エンタメ大手のKADOKAWAが北米での紙書籍の店舗販売拡大を目指した新会社「KADOKAWA Retail Ventures」(KRV)を2026年2月付で設立した。本社はニューヨークに置かれ、北米翻訳出版のグループ会社Yen Pressのプレジデントも務めるカート・ハスラー氏が社長に就任した。ハスラー氏は00年代より、日本マンガの翻訳出版で大きな実績を築いてきたことで知られる。

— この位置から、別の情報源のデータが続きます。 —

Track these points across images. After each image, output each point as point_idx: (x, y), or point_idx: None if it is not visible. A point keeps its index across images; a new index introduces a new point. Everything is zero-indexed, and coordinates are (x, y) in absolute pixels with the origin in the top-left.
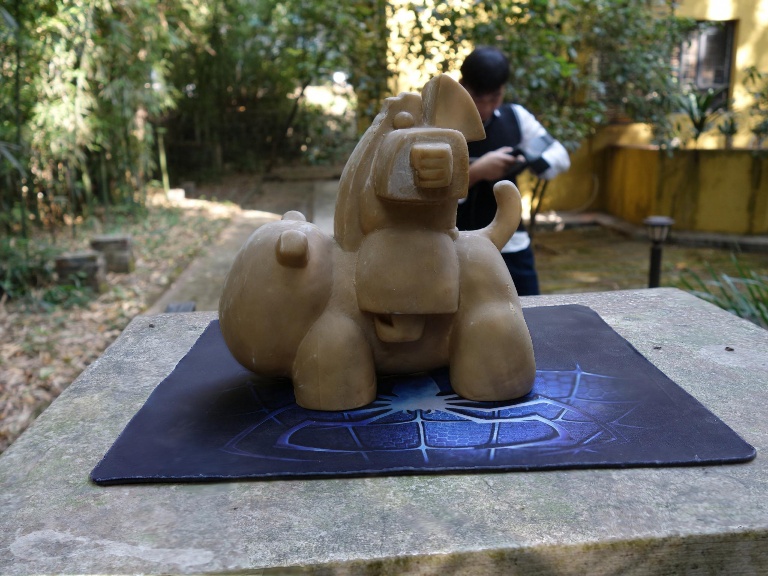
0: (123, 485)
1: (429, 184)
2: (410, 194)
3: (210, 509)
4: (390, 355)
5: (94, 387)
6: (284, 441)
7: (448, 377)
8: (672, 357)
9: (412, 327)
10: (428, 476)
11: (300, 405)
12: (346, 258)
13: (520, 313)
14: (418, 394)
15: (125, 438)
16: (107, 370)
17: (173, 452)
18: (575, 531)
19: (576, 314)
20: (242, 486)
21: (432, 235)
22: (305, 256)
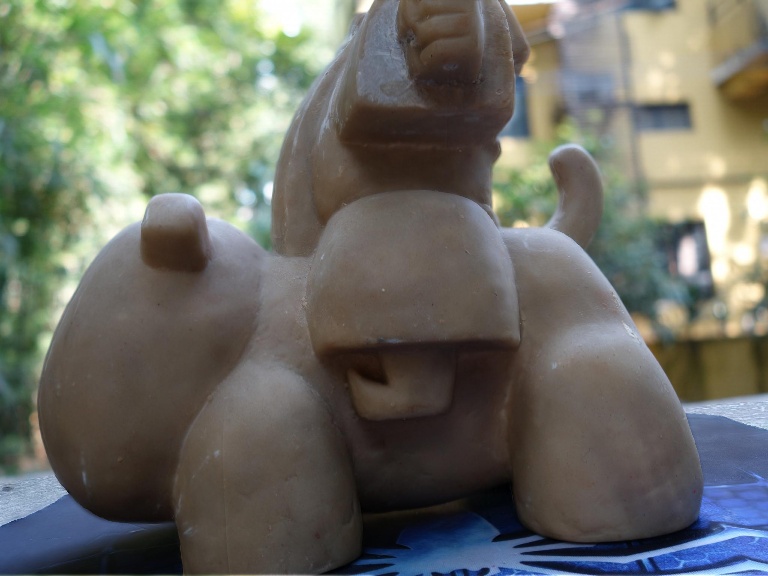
0: None
1: (439, 45)
2: (402, 96)
3: None
4: (387, 458)
5: None
6: None
7: (510, 507)
8: None
9: (428, 381)
10: None
11: None
12: (289, 265)
13: None
14: (453, 541)
15: None
16: None
17: None
18: None
19: (690, 422)
20: None
21: (453, 195)
22: (197, 242)
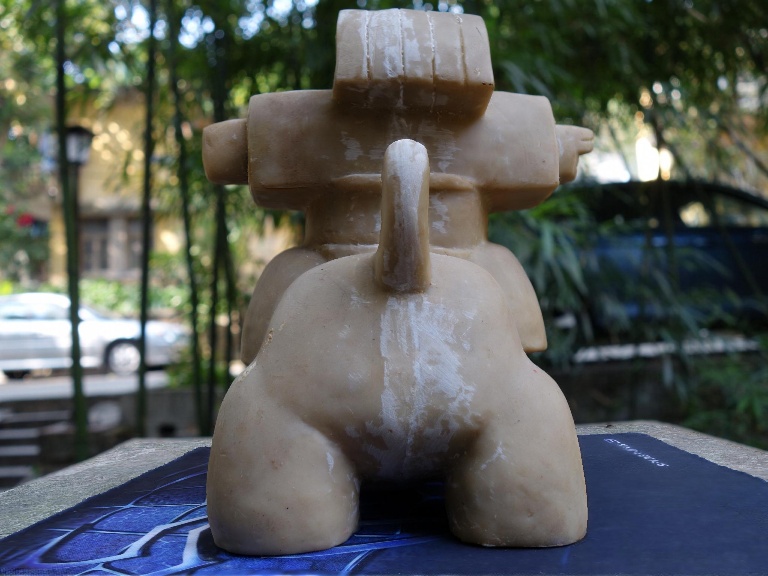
0: None
1: None
2: None
3: None
4: None
5: None
6: None
7: None
8: None
9: None
10: None
11: None
12: None
13: (256, 386)
14: None
15: None
16: None
17: None
18: None
19: None
20: None
21: None
22: None
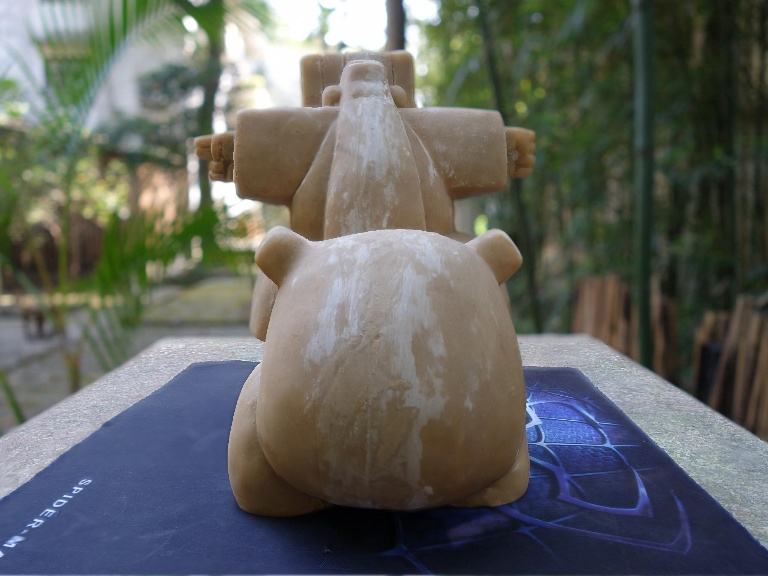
0: None
1: None
2: None
3: None
4: None
5: None
6: (632, 510)
7: None
8: None
9: None
10: None
11: (511, 501)
12: None
13: None
14: None
15: None
16: None
17: None
18: (713, 417)
19: (228, 367)
20: (761, 539)
21: None
22: None
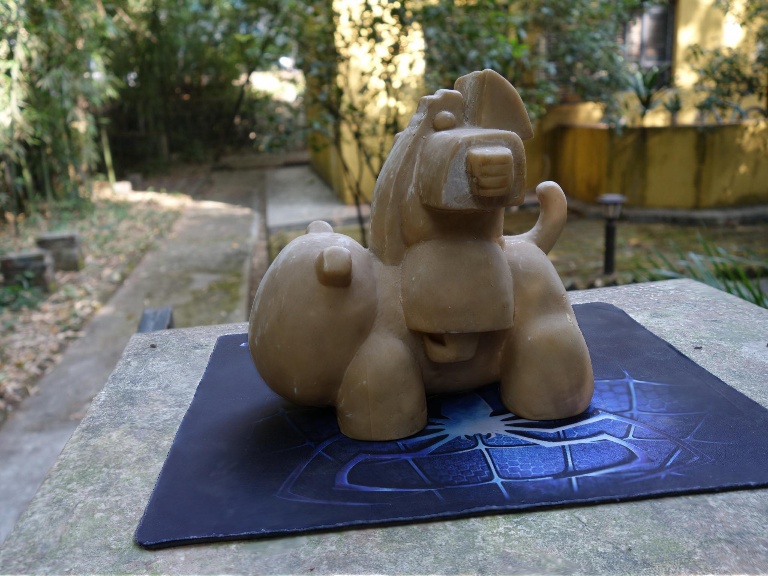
0: (175, 547)
1: (491, 193)
2: (465, 203)
3: (283, 572)
4: (439, 375)
5: (108, 424)
6: (343, 481)
7: (497, 393)
8: (717, 358)
9: (466, 345)
10: (513, 515)
11: (347, 435)
12: (389, 273)
13: None
14: (470, 415)
15: (162, 487)
16: (117, 402)
17: (223, 502)
18: (696, 574)
19: (602, 313)
20: (311, 540)
21: (485, 245)
22: (350, 274)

新会社は北米事業統括会社であるKADOKAWA WORLD ENTERTAINMENTから事業の一部の移管を受ける。現地で書籍・グッズを販売をする「Manga Spot」を運営する。
「Manga Spot」は2023年10月にニューヨークに1号店を出店したグループの書籍・グッズ販売直営店だ。マンガ・ラノベ書籍の販売だけでなく、サイン会やアニメと連動したファンイベントなども実施する。地域のアニメ・マンガファンのカルチャーハブとなっている。現在はニューヨークのほかシカゴ、シアトルなど北米に10店舗を持つ。
新会社は「Manga Spot」を軸とした北米における店舗ネットワークの拡大を目指す。またグループの出版・関連商品事業との連携を強化をする。
近年の世界的な日本アニメの人気もあり、北米では原作となることが多い日本の翻訳マンガやライトノベルなどの紙書籍市場が急拡大している。KADOKAWAでも現地子会社を通じた北米の翻訳版紙書籍は好調だ。
こうしたなかでKADOKAWAは事業の拡大を掲げて、北米・アジア・ヨーロッパの広い地域で出版・翻訳出版などの現地子会社設立や提携を多く仕掛けている。ファンのニーズの大きな翻訳出版の体制は整いつつある。
一方で、そうしたファンが紙書籍を直接手に取る実店舗が不足している地域が多い。北米でも翻訳マンガ・書籍を取り扱いは大手書籍チェーンや日系書店に集中しがちだ。そこで出版事業に続き、現地流通事業に自ら乗り出し、実店舗を増やすことで、販売をさらに拡大しようとの狙いがありそうだ。